Provided data:
• • • • •

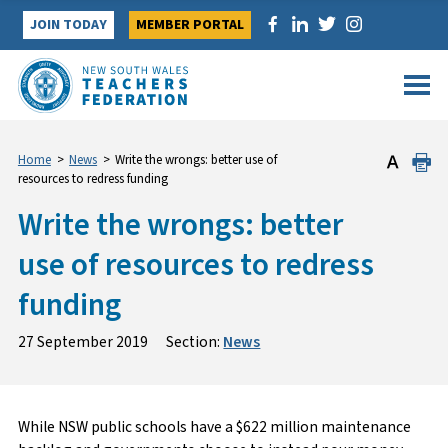
Skip
JOIN TODAY
MEMBER PORTAL
to
content
Home
>
News
>
Write the wrongs: better use of
resources to redress funding
Write the wrongs: better
use of resources to redress
funding
27 September 2019
Section:
News
While NSW public schools have a $622 million maintenance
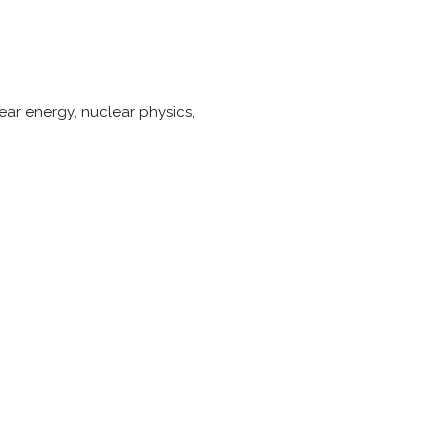
ar energy, nuclear physics,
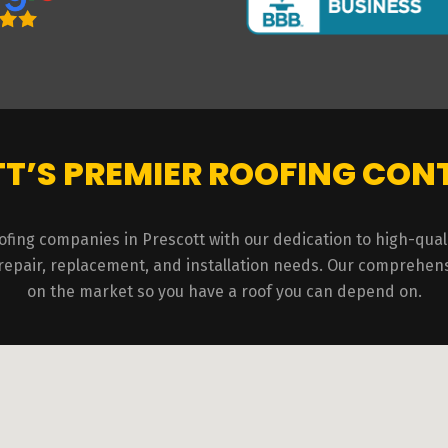
T’S PREMIER ROOFING CO
ofing companies in Prescott with our dedication to high-qu
 repair, replacement, and installation needs. Our comprehens
on the market so you have a roof you can depend on.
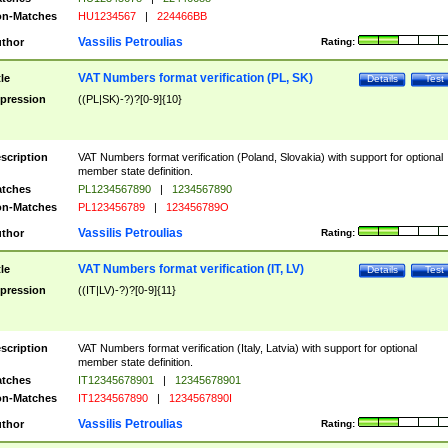
n-Matches
HU1234567
|
224466BB
Vassilis Petroulias
thor
Rating:
VAT Numbers format verification (PL, SK)
tle
Details
Test
pression
((PL|SK)-?)?[0-9]{10}
scription
VAT Numbers format verification (Poland, Slovakia) with support for optional
member state definition.
tches
PL1234567890
|
1234567890
n-Matches
PL123456789
|
123456789O
Vassilis Petroulias
thor
Rating:
VAT Numbers format verification (IT, LV)
tle
Details
Test
pression
((IT|LV)-?)?[0-9]{11}
scription
VAT Numbers format verification (Italy, Latvia) with support for optional
member state definition.
tches
IT12345678901
|
12345678901
n-Matches
IT1234567890
|
1234567890I
Vassilis Petroulias
thor
Rating:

• • • • •

About this task: Repeat each entry precisely as it appears. Leave the pictures out.

Written response:
Skip
JOIN TODAY
MEMBER PORTAL
to
content
Home
>
News
>
Write the wrongs: better use of
resources to redress funding
Write the wrongs: better
use of resources to redress
funding
27 September 2019
Section:
News
While NSW public schools have a $622 million maintenance
ar energy, nuclear physics,
T’S PREMIER ROOFING CO
ofing companies in Prescott with our dedication to high-qu
 repair, replacement, and installation needs. Our comprehens
on the market so you have a roof you can depend on.
n-Matches
HU1234567
|
224466BB
Vassilis Petroulias
thor
Rating:
VAT Numbers format verification (PL, SK)
tle
Details
Test
pression
((PL|SK)-?)?[0-9]{10}
scription
VAT Numbers format verification (Poland, Slovakia) with support for optional
member state definition.
tches
PL1234567890
|
1234567890
n-Matches
PL123456789
|
123456789O
Vassilis Petroulias
thor
Rating:
VAT Numbers format verification (IT, LV)
tle
Details
Test
pression
((IT|LV)-?)?[0-9]{11}
scription
VAT Numbers format verification (Italy, Latvia) with support for optional
member state definition.
tches
IT12345678901
|
12345678901
n-Matches
IT1234567890
|
1234567890I
Vassilis Petroulias
thor
Rating:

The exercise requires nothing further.